Michael TraillAlbany Advertiser

The generosity of the Albany community has given a priceless gift to nearly 150 primary-school aged children halfway across the world — education.

Enrolment has skyrocketed this year at the Schield Centre Kindergarten and Primary School, situated near the town of Isinya, about 50km south of the Kenyan capital Nairobi.

In November last year, there were 95 students from kindergarten to Year 5. Today, there are 147.

The school’s existence would not be possible if were not for the support of businesses and private donations from Albany, according to the school’s administrator Trina Mboya.

Ms Mboya’s parents, Don and Lorraine Pink, who live in Albany, have led the fundraising efforts in their home city as well as in Carnarvon.

Since 2012, Mr Pink has gone shop-to-shop, door-to-door, raising vital financial support for the school, predominately through the sale of calenders depicting Kenya’s wildlife. Last year alone, $26,000 was raised.

The money raised in Albany and Carnarvon has gone towards employing staff, building infrastructure and equipping classrooms.

Ms Mboya said like most of Kenya outside of Nairobi, the region around Isinya was neglected by the central government.

Most employment comes from flower plantations that export roses.

Alcohol and substance abuse are rife throughout the community.

“For a lot of people, it’s a struggle,” Mrs Mboya said.

“There are a lot of families that are broken ... a lot of women are struggling just to put food on the table.”

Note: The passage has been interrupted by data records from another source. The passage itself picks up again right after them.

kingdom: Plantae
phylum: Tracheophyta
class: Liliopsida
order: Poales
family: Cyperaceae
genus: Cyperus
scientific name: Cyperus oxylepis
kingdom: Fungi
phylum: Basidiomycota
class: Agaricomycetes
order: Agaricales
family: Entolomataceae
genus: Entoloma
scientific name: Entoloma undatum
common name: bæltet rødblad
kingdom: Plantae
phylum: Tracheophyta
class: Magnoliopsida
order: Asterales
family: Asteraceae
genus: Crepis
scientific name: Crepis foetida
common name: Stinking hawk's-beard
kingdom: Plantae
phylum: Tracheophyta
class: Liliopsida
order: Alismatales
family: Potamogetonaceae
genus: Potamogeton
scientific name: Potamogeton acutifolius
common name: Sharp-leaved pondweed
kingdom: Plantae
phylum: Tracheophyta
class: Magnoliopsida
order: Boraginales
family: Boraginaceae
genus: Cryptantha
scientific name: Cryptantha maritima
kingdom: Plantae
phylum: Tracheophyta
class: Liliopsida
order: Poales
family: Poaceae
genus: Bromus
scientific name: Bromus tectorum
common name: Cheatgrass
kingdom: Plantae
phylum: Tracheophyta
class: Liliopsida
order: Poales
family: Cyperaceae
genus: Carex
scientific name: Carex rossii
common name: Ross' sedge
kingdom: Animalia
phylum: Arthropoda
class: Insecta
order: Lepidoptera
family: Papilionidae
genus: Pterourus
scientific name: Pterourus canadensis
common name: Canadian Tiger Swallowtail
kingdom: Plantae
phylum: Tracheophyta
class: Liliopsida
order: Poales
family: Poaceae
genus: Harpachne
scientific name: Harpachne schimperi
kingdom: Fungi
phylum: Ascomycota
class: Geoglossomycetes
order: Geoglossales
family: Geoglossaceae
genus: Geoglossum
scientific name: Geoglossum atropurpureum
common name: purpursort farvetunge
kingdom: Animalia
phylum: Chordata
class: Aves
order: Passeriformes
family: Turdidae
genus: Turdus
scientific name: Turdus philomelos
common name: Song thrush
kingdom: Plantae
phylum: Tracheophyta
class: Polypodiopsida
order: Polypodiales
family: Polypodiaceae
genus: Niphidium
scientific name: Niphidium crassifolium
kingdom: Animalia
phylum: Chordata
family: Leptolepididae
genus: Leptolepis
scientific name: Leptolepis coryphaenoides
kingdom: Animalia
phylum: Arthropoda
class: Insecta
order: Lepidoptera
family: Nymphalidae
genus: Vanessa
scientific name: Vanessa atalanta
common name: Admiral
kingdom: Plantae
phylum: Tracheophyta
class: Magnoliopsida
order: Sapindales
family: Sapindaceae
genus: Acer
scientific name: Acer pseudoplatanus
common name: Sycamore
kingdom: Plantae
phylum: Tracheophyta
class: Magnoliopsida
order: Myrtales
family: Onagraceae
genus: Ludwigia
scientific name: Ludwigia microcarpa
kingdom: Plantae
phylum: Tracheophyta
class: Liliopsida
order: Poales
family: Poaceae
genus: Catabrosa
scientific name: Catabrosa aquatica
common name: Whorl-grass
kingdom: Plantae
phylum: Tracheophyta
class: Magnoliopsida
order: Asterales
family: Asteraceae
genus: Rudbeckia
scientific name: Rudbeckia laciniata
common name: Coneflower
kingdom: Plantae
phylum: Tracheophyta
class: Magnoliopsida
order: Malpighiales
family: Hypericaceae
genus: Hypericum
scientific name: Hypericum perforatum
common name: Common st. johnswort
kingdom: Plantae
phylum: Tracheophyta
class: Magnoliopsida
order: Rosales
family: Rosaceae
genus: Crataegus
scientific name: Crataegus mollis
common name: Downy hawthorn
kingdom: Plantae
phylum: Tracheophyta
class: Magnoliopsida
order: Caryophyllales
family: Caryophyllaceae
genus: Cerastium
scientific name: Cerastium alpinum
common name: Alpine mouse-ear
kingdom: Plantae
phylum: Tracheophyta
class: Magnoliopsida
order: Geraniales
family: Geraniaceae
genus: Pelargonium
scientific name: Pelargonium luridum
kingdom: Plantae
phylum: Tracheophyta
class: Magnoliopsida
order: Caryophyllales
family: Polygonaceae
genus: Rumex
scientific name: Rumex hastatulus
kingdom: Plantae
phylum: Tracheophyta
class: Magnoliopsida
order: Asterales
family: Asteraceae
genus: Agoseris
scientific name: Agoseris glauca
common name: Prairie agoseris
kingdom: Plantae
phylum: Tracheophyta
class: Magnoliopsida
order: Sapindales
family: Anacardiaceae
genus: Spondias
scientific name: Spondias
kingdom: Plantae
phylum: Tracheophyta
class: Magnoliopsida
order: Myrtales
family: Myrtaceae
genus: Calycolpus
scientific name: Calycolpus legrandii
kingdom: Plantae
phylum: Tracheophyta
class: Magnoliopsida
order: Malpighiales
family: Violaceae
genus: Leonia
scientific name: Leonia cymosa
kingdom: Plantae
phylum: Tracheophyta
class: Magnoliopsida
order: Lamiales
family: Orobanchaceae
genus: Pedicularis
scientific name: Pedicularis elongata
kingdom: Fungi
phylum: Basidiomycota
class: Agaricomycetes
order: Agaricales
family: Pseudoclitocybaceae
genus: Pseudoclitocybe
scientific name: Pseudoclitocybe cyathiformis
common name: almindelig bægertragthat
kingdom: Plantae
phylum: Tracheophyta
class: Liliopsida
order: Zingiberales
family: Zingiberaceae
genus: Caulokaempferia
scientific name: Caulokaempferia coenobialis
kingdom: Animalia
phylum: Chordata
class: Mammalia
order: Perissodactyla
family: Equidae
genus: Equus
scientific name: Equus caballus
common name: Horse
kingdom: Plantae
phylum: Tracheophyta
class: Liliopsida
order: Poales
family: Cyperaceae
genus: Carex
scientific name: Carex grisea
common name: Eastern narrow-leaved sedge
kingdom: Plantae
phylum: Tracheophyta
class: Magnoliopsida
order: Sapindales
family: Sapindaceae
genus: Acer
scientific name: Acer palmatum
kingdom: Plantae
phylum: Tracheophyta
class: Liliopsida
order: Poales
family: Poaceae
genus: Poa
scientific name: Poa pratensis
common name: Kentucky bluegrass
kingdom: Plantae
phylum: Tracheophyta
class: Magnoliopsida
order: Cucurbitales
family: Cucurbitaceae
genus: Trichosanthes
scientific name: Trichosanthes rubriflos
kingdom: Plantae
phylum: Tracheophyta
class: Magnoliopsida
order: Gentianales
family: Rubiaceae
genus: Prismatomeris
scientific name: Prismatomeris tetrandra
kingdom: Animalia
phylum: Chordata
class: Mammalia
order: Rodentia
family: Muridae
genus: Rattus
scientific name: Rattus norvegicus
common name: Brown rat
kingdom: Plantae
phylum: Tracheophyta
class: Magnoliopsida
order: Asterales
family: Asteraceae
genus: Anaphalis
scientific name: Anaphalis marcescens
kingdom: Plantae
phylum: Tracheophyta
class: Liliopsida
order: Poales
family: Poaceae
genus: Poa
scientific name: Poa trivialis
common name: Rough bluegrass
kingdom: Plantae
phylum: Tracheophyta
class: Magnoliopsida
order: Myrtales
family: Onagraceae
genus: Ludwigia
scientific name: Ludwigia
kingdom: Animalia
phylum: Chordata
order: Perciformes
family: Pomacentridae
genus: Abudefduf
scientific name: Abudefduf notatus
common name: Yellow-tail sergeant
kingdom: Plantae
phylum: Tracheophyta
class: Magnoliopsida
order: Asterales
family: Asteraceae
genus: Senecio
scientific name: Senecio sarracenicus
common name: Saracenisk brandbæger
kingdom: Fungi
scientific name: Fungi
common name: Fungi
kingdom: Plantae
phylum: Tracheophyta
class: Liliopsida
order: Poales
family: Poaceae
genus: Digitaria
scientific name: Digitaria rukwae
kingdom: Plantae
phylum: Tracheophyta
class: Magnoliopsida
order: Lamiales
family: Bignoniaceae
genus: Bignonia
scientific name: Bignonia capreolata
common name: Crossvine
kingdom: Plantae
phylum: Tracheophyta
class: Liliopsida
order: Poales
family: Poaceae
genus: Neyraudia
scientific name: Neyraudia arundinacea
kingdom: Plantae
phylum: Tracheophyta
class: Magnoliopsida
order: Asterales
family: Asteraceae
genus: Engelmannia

Ms Mboya said she hoped to build a residential dormitory at the school to help students focus on their schooling, because they were often denied the opportunity to complete their homework.

A building originally intended to be used for boarding had to be converted into a classroom to cater for the growing numbers.

Nearly all of the students at the Schield Centre are picked up by school staff in school vans each morning.

Life at home is not easy for the students in Kenya. Most will do labour around the home or be made to fetch water, while there is real threat of child prostitution.

The demographic of the school’s intake is changing.

Ms Mboya said that while most families were living day-to-day and struggling to pay modest school fees, they were starting to see more families move to the area from Nairobi.

Those families, who are generally more educated and put more value on educating their children, have slowly started to support the school.

But Ms Mboya said aid from WA was still vital.

“Without Albany, the school would not be there,” she said.